Era previsible que la situación catalana tuviera su reflejo en Euskadi. El debate tiene su marco mental en la ponencia que ha i mpulsado Urkullu en el Parlamento vasco sobre el autogobierno. Y decimos marco mental, porque la ponencia no será un examen técnico, riguroso y sustancial sobre los desarrollos del Estado autonómico, la conveniencia de la reforma del Estatuto, la indagación profusa del contexto nacional y global que condiciona el ejercicio de las competencias o la necesidad de transformar la forma de poder para mejorar su democratización, sino un teatro donde se debatirá sobre el derecho a decidir. En Euskadi, desde hace décadas, el orden del discurso lo impone la izquierda abertzale, a la que no le hace falta dirigir la ETB para que la programación informativa y de opinión de la cadena dé cuenta de la necesidad de que todos apoyemos (lo de discutir o reflexionar es otra cosa) la vía seguida en Escocia y Cataluña.

Todo podría reconducirse si el lehendakari dejase claro qué es lo que pretende con la ponencia sobre el autogobierno. Si fuera una reforma del Estatuto como la que un gran número de comunidades autónomas han llevado a cabo durante toda la década pasada, todos sabríamos a qué atenernos. Pero la ceremonia de la confusión empieza a ser patente. Primero se habló de nuevo estatus político. Claro que esta aproximación tenía el problema de poner en primera plana a Ibarretxe, su Estatuto portorriqueño y los sucesivos planes que llevaron al PNV a la oposición. Hace un par de semanas, este periódico desveló que Urkullu era favorable a una solución federal como la de Estados Unidos o Suiza. ¿De verdad cree el lehendakari compatible la ideología nacionalista con el federalismo simétrico e igualitario de los países citados? Los datos empíricos demuestran por el contrario que la actual Euskadi, con su concierto económico y el régimen de derechos históricos reconocido en la Constitución, no podría existir en ningún sistema federal comparado, ni siquiera en el tan citado Canadá.
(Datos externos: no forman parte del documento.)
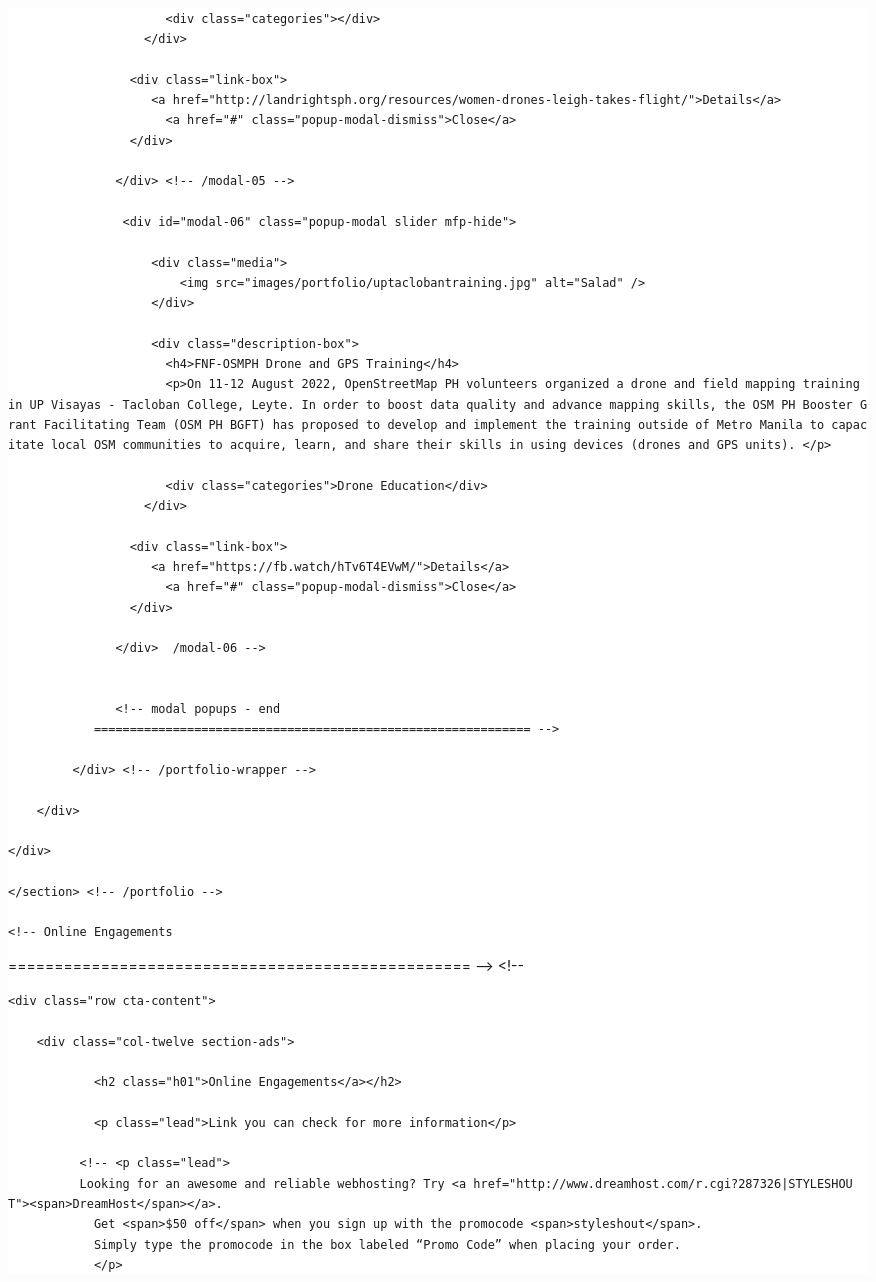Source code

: 					      <div class="categories"></div>			               
					   </div>

			         <div class="link-box">
			            <a href="http://landrightsph.org/resources/women-drones-leigh-takes-flight/">Details</a>
					      <a href="#" class="popup-modal-dismiss">Close</a>
			         </div>		      

				   </div> <!-- /modal-05 -->

				    <div id="modal-06" class="popup-modal slider mfp-hide">	

				     	<div class="media">
				     		<img src="images/portfolio/uptaclobantraining.jpg" alt="Salad" />
				     	</div>      	

					    <div class="description-box">
					      <h4>FNF-OSMPH Drone and GPS Training</h4>		      
					      <p>On 11-12 August 2022, OpenStreetMap PH volunteers organized a drone and field mapping training in UP Visayas - Tacloban College, Leyte. In order to boost data quality and advance mapping skills, the OSM PH Booster Grant Facilitating Team (OSM PH BGFT) has proposed to develop and implement the training outside of Metro Manila to capacitate local OSM communities to acquire, learn, and share their skills in using devices (drones and GPS units). </p>

					      <div class="categories">Drone Education</div>			               
					   </div>

			         <div class="link-box">
			            <a href="https://fb.watch/hTv6T4EVwM/">Details</a>
					      <a href="#" class="popup-modal-dismiss">Close</a>
			         </div>		      

				   </div>  /modal-06 -->


				   <!-- modal popups - end
	            ============================================================= -->

	         </div> <!-- /portfolio-wrapper --> 

   		</div>     

   	</div>  
		
	</section> <!-- /portfolio --> 

	<!-- Online Engagements 
   ================================================== -->
	<!-- <section id="cta" class="grey-section">

   	<div class="row cta-content">

   		<div class="col-twelve section-ads">  

	     		<h2 class="h01">Online Engagements</a></h2>

	     		<p class="lead">Link you can check for more information</p>

		      <!-- <p class="lead">
		      Looking for an awesome and reliable webhosting? Try <a href="http://www.dreamhost.com/r.cgi?287326|STYLESHOUT"><span>DreamHost</span></a>.
				Get <span>$50 off</span> when you sign up with the promocode <span>styleshout</span>. 
				Simply type	the promocode in the box labeled “Promo Code” when placing your order. 
				</p>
Y es que Lincoln es una cosa muy distinta a Herrero de Miñón.

Mientras el desconcierto crece, ya se han aprovechado los habituales canales mediáticos y políticos, de los que también es protagonista el PNV, para difundir el mantra que acabará con el paro, la pobreza, el envejecimiento de la población o las próximas carencias energéticas de la sociedad vasca: el derecho a decidir. Nada de derecho de autodeterminación, ese es un vocablo desagradable que nos lleva a Crimea, las provincias del este de Ucrania y Rusia. Pronto empezaremos con la retahíla catalana: «votar es la cosa más normal del mundo», «para luchar contra los efectos de la globalización necesitamos más soberanía» o «si no nos entienden tendremos que marcharnos», como no se cansa de repetir en su revival académico el exlehendakari Ibarretxe. Por supuesto, los contraargumentos de la oposición son convenientemente silenciados o directamente manipulados, como ha sido el caso de la atención mediática que se ha prestado a las palabras de Gemma Zabaleta (PSE) apoyando las tesis nacionalistas sobre la secesión.

Los que creíamos que los debates territoriales en España iban a disminuir en el contexto de la decadencia económica estábamos harto equivocados. Los dos últimos años de gobierno en Cataluña han puesto de manifiesto que los que tienen que ejercer responsabilidades políticas han dimitido de las mismas porque no quieren mancharse las manos con los planes de austeridad y las decisiones desagradables, han llegado a la conclusión de que es mejor que el trabajo sucio lo haga Rajoy o la famosa troika comunitaria. A unos se le acusará de centralistas y a los otros se les recibe a pedradas, como recientemente ocurrió en Bilbao. El lehendakari todavía está a tiempo de rectificar y coger el toro por los cuernos, esperemos que lo haga.